Mas, ao falar das patroas para as quais já trabalhou, lhes elogia a bondade. E
ao se referir ao homem com quem vive, o faz compreensivamente. Porque Amélia é
o exemplo perfeito da Amélia que era
mulher de verdade. Do Joaquim que
trabalha como porteiro da noite de um edifício e lava os automóveis, sente pena
e de manhã, antes de sair – O coitado
chega morto de sono, vive se
queixando – deixa o quarto arrumado e a comida pronta.
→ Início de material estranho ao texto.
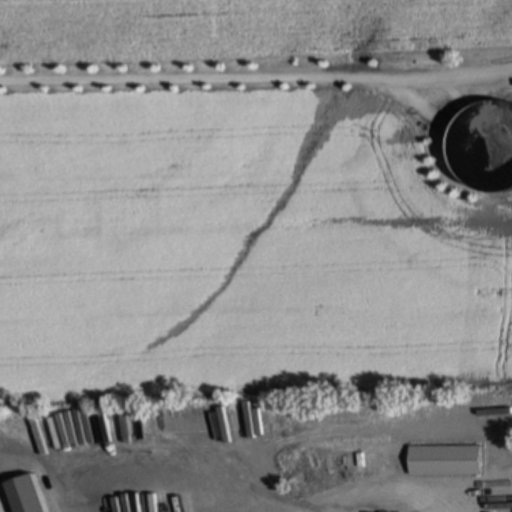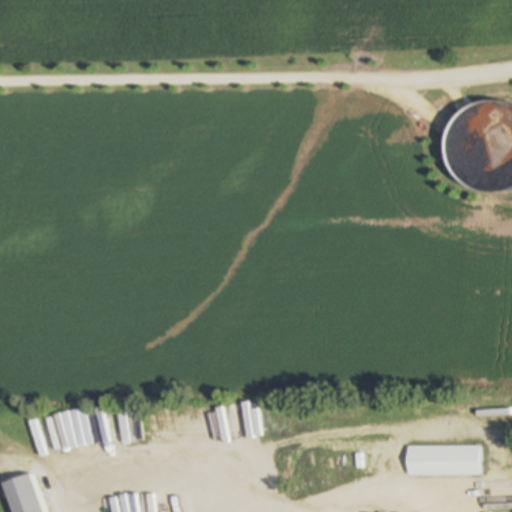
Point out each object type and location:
road: (256, 77)
building: (482, 147)
building: (445, 461)
building: (348, 464)
building: (22, 495)
road: (375, 495)
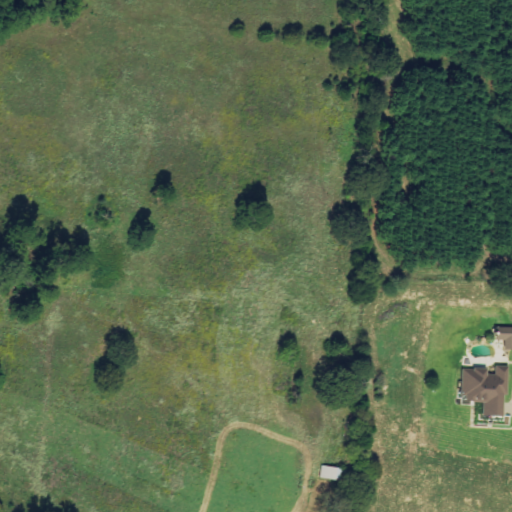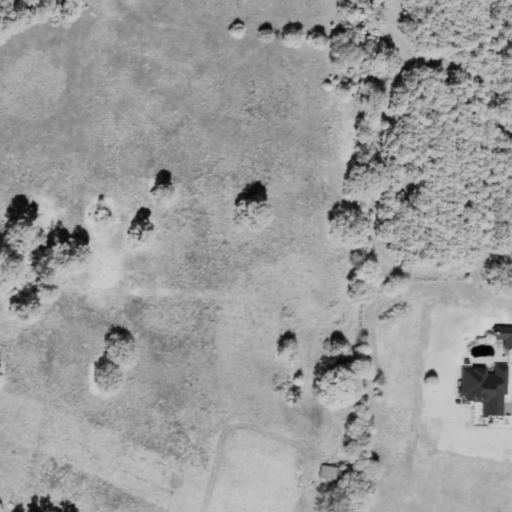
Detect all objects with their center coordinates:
building: (505, 338)
building: (485, 388)
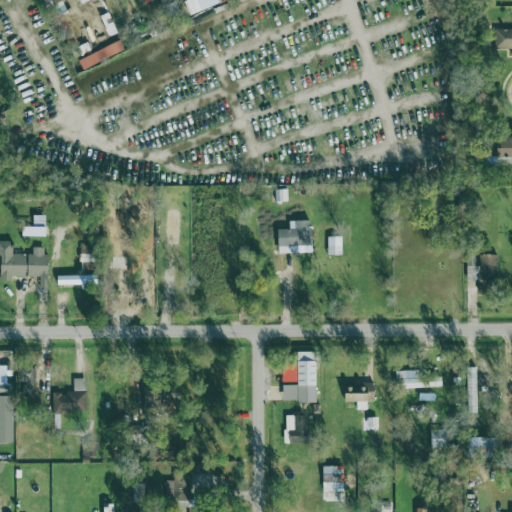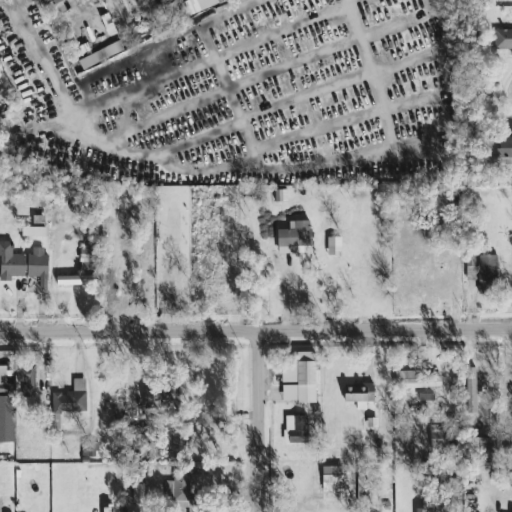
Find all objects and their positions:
building: (56, 7)
building: (503, 39)
building: (102, 55)
road: (449, 86)
building: (505, 146)
road: (163, 169)
building: (114, 232)
building: (296, 238)
building: (335, 246)
road: (242, 255)
building: (85, 257)
building: (21, 263)
building: (24, 264)
building: (485, 273)
building: (69, 280)
building: (70, 280)
building: (147, 282)
road: (385, 328)
road: (250, 329)
road: (121, 330)
building: (27, 375)
building: (301, 379)
building: (416, 380)
building: (77, 385)
building: (473, 389)
building: (361, 394)
building: (152, 396)
building: (72, 399)
building: (65, 404)
building: (7, 419)
road: (259, 420)
building: (372, 425)
building: (294, 429)
building: (439, 438)
building: (485, 446)
building: (89, 451)
building: (333, 483)
building: (198, 486)
building: (108, 508)
building: (196, 510)
building: (422, 510)
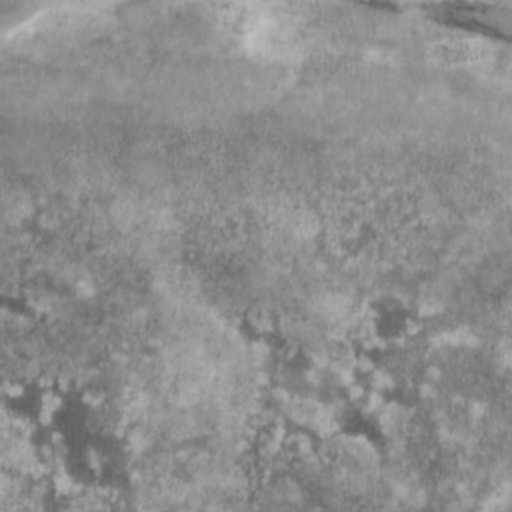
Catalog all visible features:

Na convivência do
cotidiano, vai revelando dessa relação feita só de perdas, continuação da
outra, o ter emigrado para o Rio de Janeiro aos quinze anos, com a madrinha,
sofrimento do qual não está livre, pois alimenta o desejo do retorno. Quando
moça e usava tranças ao redor da cabeça, o
corpo bem feito, e trabalhava no Leblon, Joaquim passava e assobiava. Ela
acenava. Depois foram os presentes: biscoitos, corte de fazenda, pulseirinha de
contas. Um cachorro. Também, um novo nome, Maria, que ela aceitou, dizendo não
se importar: Mania, o que é que se vai
fazer? E, assim, Maria, anônima, a compartilhar esse destino de mulher
anônima, sem valor, conformada em aceitar uma vida a dois da qual os possíveis
benefícios são devidos somente a um. No quarto alugado, no morro, Joaquim
apenas dá o dinheiro para o arroz, o
feijão, o bacalhau. Uma sobremesa, uma fruta – a gente então não gosta dessas coisas? – é Amélia quem compra.
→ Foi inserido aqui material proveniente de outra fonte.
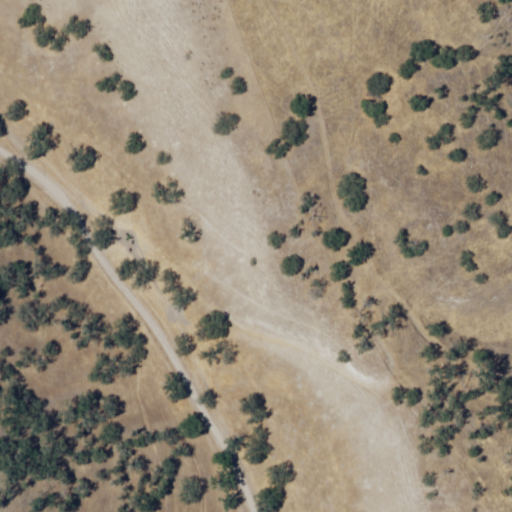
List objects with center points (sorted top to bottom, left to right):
road: (146, 324)
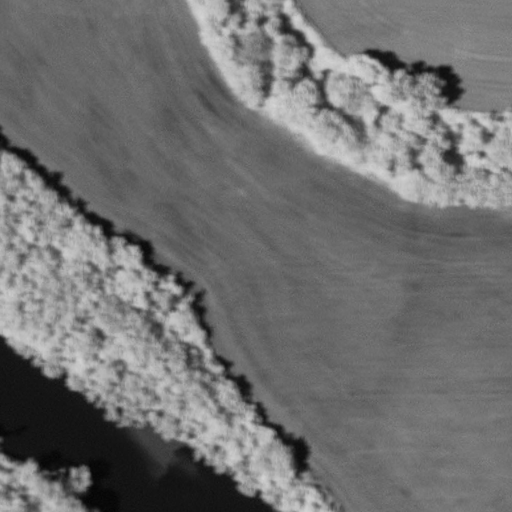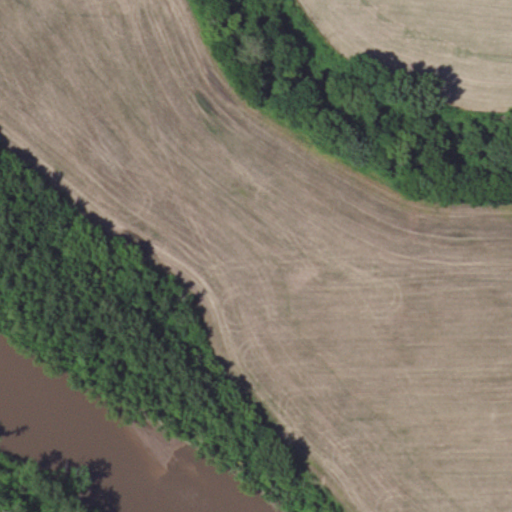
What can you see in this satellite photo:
river: (116, 433)
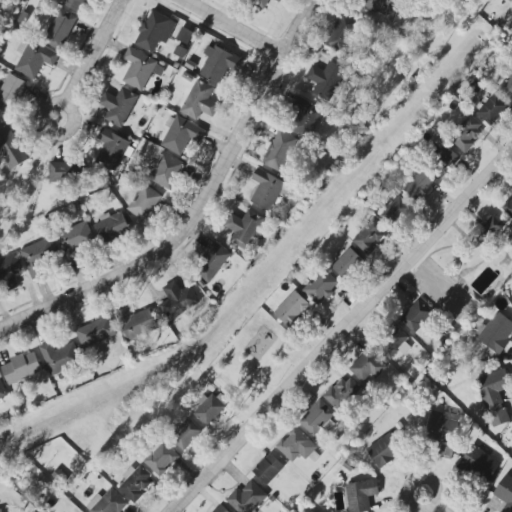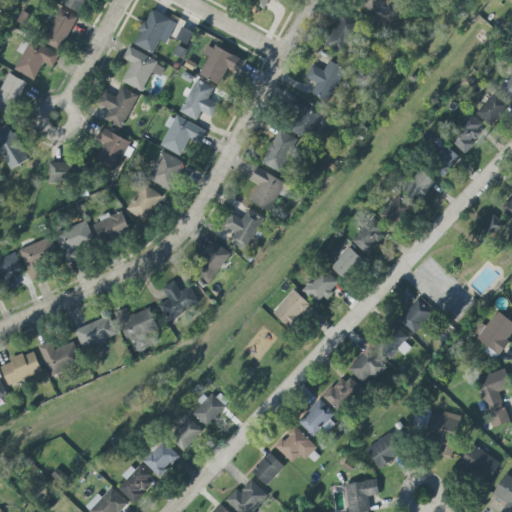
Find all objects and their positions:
building: (1, 2)
building: (261, 2)
building: (74, 4)
building: (372, 5)
road: (238, 27)
building: (58, 28)
building: (154, 31)
building: (341, 32)
building: (34, 59)
road: (88, 62)
building: (218, 63)
building: (140, 69)
building: (325, 79)
building: (507, 87)
building: (508, 87)
building: (10, 92)
building: (10, 93)
building: (199, 101)
building: (117, 106)
building: (491, 109)
building: (492, 109)
building: (305, 117)
building: (465, 133)
building: (466, 133)
building: (180, 135)
building: (10, 148)
building: (110, 148)
building: (278, 151)
building: (442, 157)
building: (436, 158)
building: (165, 171)
building: (64, 172)
building: (417, 185)
building: (418, 185)
building: (143, 202)
building: (508, 207)
road: (199, 208)
building: (396, 211)
building: (396, 212)
building: (110, 227)
building: (243, 228)
building: (491, 228)
building: (368, 236)
building: (368, 236)
building: (73, 240)
building: (39, 256)
building: (211, 262)
building: (346, 263)
building: (346, 264)
building: (9, 265)
building: (320, 286)
building: (320, 287)
building: (177, 300)
building: (289, 308)
building: (291, 309)
building: (415, 316)
building: (135, 323)
road: (341, 329)
building: (95, 332)
building: (95, 332)
building: (494, 332)
building: (394, 344)
building: (59, 357)
park: (257, 358)
building: (366, 366)
building: (20, 368)
building: (2, 391)
building: (341, 393)
building: (494, 395)
building: (209, 408)
building: (210, 408)
building: (317, 418)
building: (511, 431)
building: (443, 433)
building: (185, 434)
building: (185, 435)
building: (295, 445)
building: (383, 450)
building: (160, 458)
building: (159, 459)
building: (478, 463)
building: (267, 468)
building: (134, 483)
building: (135, 483)
building: (504, 492)
building: (359, 495)
building: (247, 497)
building: (106, 502)
road: (431, 503)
Quando ele juntou dinheiro foi para Portugal. Quis levar enxoval de luxo e presentes.
Amélia mandou fazer-lhe um terno, bordou colchas com rendas ligando os quadrados de linho e ficou pagando o quarto.
Só depois de um ano ele voltou, magro,
estropiado, sem um presente e, ainda, trazendo um filho já homem, pois era
casado em Portugal. Amélia, até que eles achassem trabalho, dava de comer aos
dois, mesmo recebendo o desprezo do rapaz que a chamava de negra e exigia
azeitonas e manteiga, cigarro, cerveja, graxa para os sapatos. Como cuidou do
Joaquim doente, sempre carregada de frutas e doces que levava ao hospital, embora
nada dele tenha recebido: Homem é assim
mesmo a gente tem que passar por cima
dessas coisas. Quando, por sua vez, foi operada e sem poder trabalhar,
gastou todas as economias, dele não recebeu ajuda, uma visita, somente a pecha
de estar na vadiagem.
A
narradora vai se deixando envolver pelas histórias que escuta, pelos percalços
que dificultam a vida de Amélia, tenta ajudar. E seus olhos descobrem o morro e
outras vidas que parecem somente ter o direito de serem maltratadas. Mas, suas
poucas e mornas tentativas fracassam e, na verdade, nada pode fazer. Somente
lhe resta a lucidez para constatar realidades que extrapolam o simples drama
pessoal que é, apenas, conseqüência de outro maior: a ausência de cidadania. Algo
que é possível perceber e que, no entanto, tem, estranhamente, permanecido
distante do mundo ficcional brasileiro.